Build and run. Your login screen should now look like this:

Next, let's change the layout to show the cards at different aspect ratios and sizes, so that each card looks unique from the others. We'll also change the scrolling direction from vertical to horizontal.

Modify the CollectionView Layout

We're providing a custom UIViewCollectionLayout in the CustomLayout class. For more information on implementing a custom collection layout, see Apple's documentation.

In HomeViewController.swift, add the code to the end of the viewDidLoad method:

// TODO: Set layout to our custom layout
self.collectionView?.collectionViewLayout = CustomLayout()

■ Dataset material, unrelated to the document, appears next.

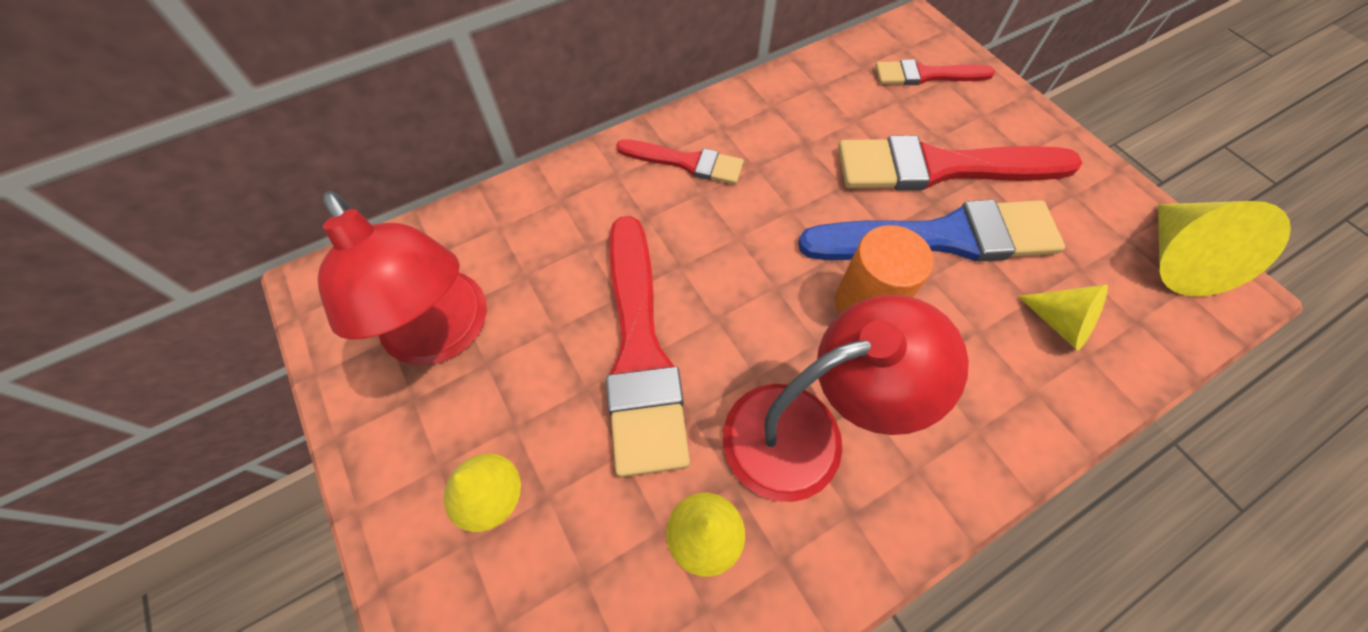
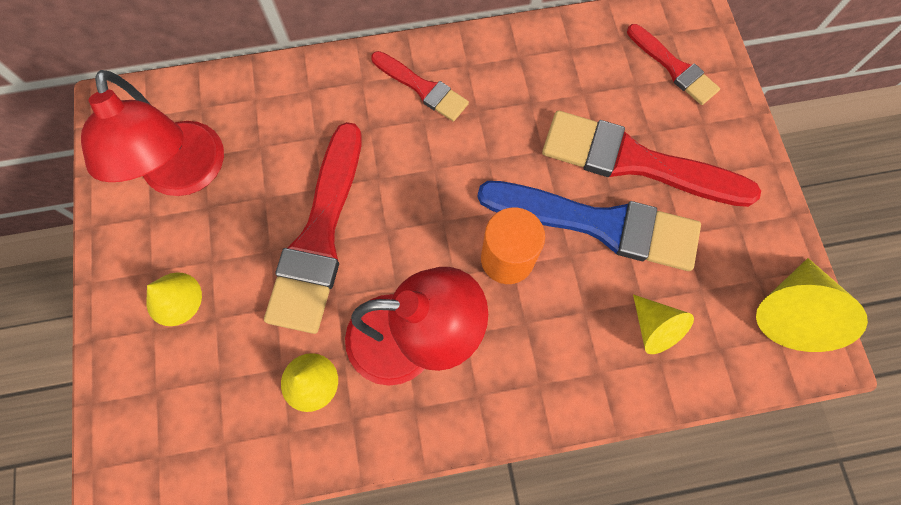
camera: 20 degrees right, 10 degrees up
red brush [875,59,995,85] -> red brush turned 150 degrees counterclockwise [627,24,720,105]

Color is a powerful way to express your brand, and a small change in color can have a large effect on your user experience. To test this out, let's see what Shrine would look like if the color scheme of the brand were completely different.

Change the scheme to a variant

In ApplicationScheme.swift, modify the colorScheme initialization.

//TODO: Customize our Colors after this line
scheme.primaryColor =
  UIColor(red: 254.0/255.0, green: 206.0/255.0, blue: 82.0/255.0, alpha: 1.0)
scheme.onPrimaryColor =
  UIColor(red: 76.0/255.0, green: 73.0/255.0, blue: 73.0/255.0, alpha: 1.0)
scheme.surfaceColor =
  UIColor(red: 65.0/255.0, green: 65.0/255.0, blue: 73.0/255.0, alpha: 1.0)
scheme.onSurfaceColor =
  UIColor(red: 76.0/255.0, green: 73.0/255.0, blue: 73.0/255.0, alpha: 1.0)

In ApplicationScheme.swift, modify the typographyScheme initialization to switch from Rubik to Chalkduster.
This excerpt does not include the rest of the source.